Material shown:
=== Section Start ===
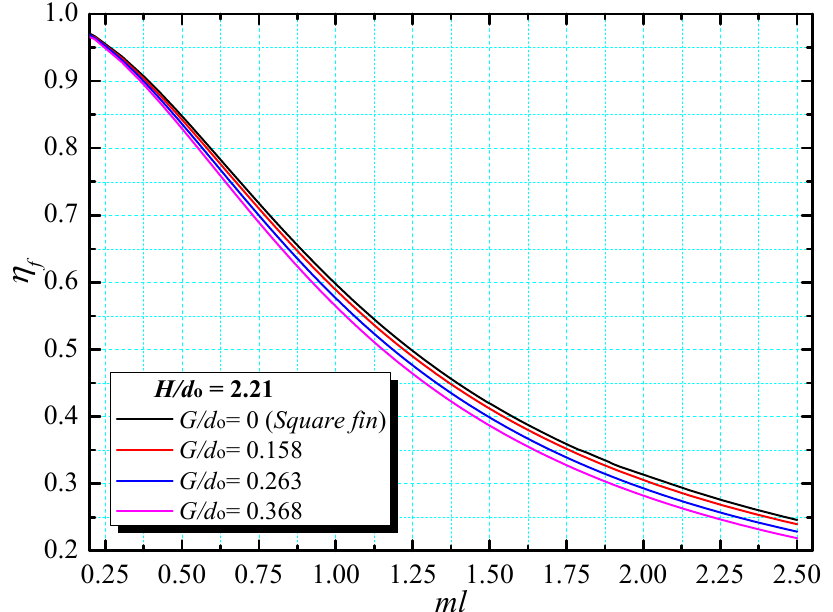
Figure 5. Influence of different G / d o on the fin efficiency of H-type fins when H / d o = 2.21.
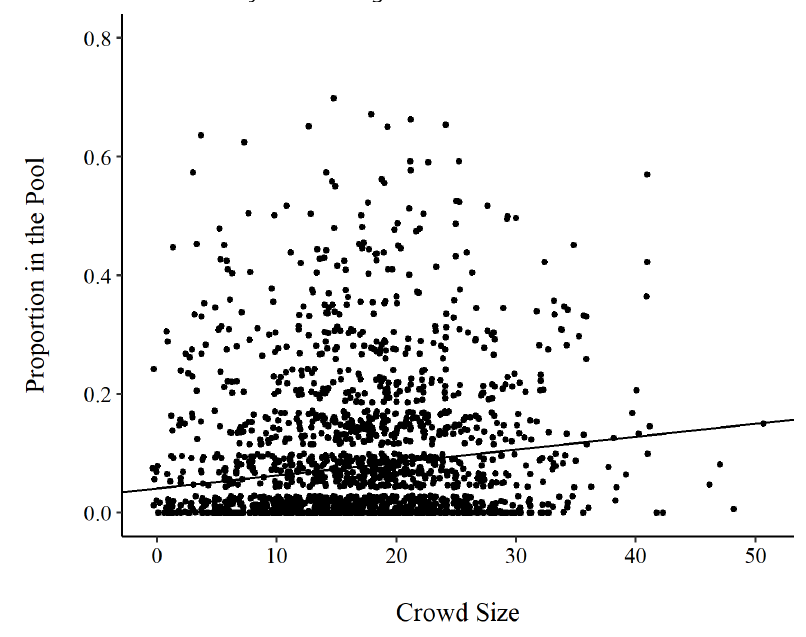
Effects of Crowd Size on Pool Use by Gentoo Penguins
=== Section End ===
=== Section Start ===
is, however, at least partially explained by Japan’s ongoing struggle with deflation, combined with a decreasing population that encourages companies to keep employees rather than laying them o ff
=== Section End ===
Problem details: For the material above, give again only the lines starting at the line that contains "Figure 5. Influence" and ending at the line that contains "Effects of Crowd". Pictures do not belong in the copy.

Result below:
Figure 5. Influence of different G / d o on the fin efficiency of H-type fins when H / d o = 2.21.
Effects of Crowd Size on Pool Use by Gentoo Penguins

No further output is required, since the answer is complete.